Jakarta, CNN Indonesia -- Harga minyak meningkat lebih dari 2 persen pada Rabu waktu Amerika Serikat (AS) setelah persediaan minyak mentah Negeri Paman Sam tumbuh lebih kecil dari ekspektasi.
Sentimen ini diperkuat dengan gangguan produksi di Libya dan kemungkinan perpanjangan kebijakan pemangkasan produksi negara-negara produsen minyak (Organization of the Petroleum Exporting Countries/OPEC).
Dikutip dari
Reuters, Energy Information Administration (EIA) AS mengatakan persediaan minyak Negeri Paman Sam itu bertambah 867 ribu barel pada pekan lalu.
ADVERTISEMENT
SCROLL TO CONTINUE WITH CONTENT
Angka itu hanya setengah dari ekspektasi seiring kapasitas kilang-kilang minyak bertambah setelah mengalami perbaikan mesin. Menurut data EIA, kapasitas kilang AS bertambah 425 ribu barel, atau bertambah 1,9 persen dan membuat utilisasi kilang tercatat 89,3 persen.
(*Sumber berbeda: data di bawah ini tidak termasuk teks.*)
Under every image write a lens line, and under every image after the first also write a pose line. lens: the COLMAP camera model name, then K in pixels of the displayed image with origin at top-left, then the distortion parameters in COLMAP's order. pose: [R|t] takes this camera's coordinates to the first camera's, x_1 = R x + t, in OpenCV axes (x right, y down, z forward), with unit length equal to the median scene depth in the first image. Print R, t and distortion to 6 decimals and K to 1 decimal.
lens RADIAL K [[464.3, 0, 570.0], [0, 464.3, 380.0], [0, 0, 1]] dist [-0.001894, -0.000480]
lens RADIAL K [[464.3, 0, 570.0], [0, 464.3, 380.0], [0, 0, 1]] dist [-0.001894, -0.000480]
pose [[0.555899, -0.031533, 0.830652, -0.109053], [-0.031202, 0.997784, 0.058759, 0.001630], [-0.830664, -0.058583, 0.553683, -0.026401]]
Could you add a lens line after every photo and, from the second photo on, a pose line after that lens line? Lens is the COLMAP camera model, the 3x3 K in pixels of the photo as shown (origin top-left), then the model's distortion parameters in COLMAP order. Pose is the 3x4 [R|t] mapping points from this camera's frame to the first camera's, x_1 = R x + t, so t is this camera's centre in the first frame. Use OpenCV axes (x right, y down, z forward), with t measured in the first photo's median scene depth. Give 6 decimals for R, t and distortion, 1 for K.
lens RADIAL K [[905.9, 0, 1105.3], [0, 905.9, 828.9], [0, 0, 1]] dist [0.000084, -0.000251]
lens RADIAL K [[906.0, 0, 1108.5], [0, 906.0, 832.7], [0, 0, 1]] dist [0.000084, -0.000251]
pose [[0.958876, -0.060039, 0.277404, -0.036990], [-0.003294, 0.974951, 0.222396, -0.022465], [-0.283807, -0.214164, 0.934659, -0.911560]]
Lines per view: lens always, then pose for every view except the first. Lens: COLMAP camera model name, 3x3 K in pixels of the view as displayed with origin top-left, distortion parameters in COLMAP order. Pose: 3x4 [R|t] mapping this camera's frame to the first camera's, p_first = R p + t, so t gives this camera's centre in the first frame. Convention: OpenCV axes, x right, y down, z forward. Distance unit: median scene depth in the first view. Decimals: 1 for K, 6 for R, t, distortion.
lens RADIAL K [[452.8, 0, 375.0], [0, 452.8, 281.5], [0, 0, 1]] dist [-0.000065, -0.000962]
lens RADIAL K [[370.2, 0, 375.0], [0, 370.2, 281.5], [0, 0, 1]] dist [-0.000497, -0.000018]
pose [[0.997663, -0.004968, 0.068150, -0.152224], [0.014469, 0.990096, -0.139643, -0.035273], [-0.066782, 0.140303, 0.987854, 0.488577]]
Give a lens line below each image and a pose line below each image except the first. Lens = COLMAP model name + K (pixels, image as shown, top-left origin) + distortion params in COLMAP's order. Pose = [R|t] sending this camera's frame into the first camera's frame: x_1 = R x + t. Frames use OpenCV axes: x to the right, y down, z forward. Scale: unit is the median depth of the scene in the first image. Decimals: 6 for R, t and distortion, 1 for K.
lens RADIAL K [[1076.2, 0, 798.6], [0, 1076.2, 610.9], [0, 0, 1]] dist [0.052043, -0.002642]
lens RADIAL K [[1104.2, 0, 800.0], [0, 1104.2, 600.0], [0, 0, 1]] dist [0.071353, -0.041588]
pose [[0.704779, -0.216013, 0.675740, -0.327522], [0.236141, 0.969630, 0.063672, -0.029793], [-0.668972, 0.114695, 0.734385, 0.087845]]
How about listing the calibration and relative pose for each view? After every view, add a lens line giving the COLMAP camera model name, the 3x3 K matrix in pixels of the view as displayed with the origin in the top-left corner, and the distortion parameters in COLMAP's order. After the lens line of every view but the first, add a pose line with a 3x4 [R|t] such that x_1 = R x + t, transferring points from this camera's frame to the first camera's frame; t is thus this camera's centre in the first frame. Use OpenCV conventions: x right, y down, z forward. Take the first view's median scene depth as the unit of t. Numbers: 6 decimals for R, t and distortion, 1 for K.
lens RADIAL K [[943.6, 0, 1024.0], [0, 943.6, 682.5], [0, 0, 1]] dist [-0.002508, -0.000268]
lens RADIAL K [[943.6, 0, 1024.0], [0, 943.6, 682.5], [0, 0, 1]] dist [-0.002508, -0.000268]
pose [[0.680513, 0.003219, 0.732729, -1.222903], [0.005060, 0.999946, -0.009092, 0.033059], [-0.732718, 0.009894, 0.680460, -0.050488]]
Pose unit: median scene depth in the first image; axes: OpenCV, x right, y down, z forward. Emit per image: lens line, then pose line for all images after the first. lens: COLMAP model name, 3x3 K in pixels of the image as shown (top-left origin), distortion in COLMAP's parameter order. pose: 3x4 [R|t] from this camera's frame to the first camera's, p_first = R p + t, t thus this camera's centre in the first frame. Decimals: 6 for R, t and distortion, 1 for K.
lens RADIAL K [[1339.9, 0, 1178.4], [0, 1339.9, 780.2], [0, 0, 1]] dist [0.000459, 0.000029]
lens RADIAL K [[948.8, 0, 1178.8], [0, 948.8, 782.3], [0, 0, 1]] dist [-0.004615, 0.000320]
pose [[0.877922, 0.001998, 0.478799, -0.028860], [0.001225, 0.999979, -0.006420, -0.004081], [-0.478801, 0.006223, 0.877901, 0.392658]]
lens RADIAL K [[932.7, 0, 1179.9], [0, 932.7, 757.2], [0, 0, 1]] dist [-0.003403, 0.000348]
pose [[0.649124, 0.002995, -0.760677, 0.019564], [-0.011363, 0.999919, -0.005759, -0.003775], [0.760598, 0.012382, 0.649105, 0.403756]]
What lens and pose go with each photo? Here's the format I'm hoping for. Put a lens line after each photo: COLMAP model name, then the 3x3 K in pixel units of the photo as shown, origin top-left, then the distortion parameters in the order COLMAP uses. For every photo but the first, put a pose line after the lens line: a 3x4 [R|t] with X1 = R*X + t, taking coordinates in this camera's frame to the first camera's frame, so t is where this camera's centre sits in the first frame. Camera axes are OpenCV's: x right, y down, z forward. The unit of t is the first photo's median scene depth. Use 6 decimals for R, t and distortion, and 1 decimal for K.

Selain itu, persediaan minyak AS juga berkurang akibat meningkatnya ekspor. EIA melaporkan, ekspor minyak mentah AS meningkat menjadi 1 juta barel per hari pada pekan lalu. Padahal, ekspor minyak AS tercatat 520 ribu barel per hari sepanjang tahun 2016.
Di dalam risetnya, Standard Chartered memperkirakan persediaan minyak AS akan kembali menurun.
"Persediaan minyak akan terus meningkat sebelum melemah secara musiman pada paruh kedua April. Kami memprediksi bahwa penurunan persediaan bisa mencapai 1 juta barel per hari hingga menuju puncaknya pada bulan Juli atau Agustus mendatang," ujarnya.
Di samping itu, harga minyak juga tertolong oleh pengumuman force majeure oleh National Oil Corp (NOC) Libya setelah lapangan minyak Sharara dan Wafa di sebelah barat Libya diblokir oleh fraksi bersenjata. Akibatnya, produksi Libya berkurang 250 ribu barel per hari.
Sementara itu, Menteri Perminyakan Iran Bijan Zanganeh mengatakan, OPEC kemungkinan akan memperpanjang kebijakan pemangkasan produksi pada semester kedua mendatang.
Akibat berbagai sentimen tersebut, harga minyak Brent meningkat US$1,09 ke angka US$52,42 per barel. Di sisi lain, harga minyak West Texas Intermediate (WTI) melemah US$1,14 ke angka US$49,51 per barel.
Meski demikian, penguatan harga minyak ini masih dibayangi oleh produksi minyak non-konvensional AS yang berniat menambah produksi dan ekspor setelah harga minyak menguat beberapa bulan terakhir.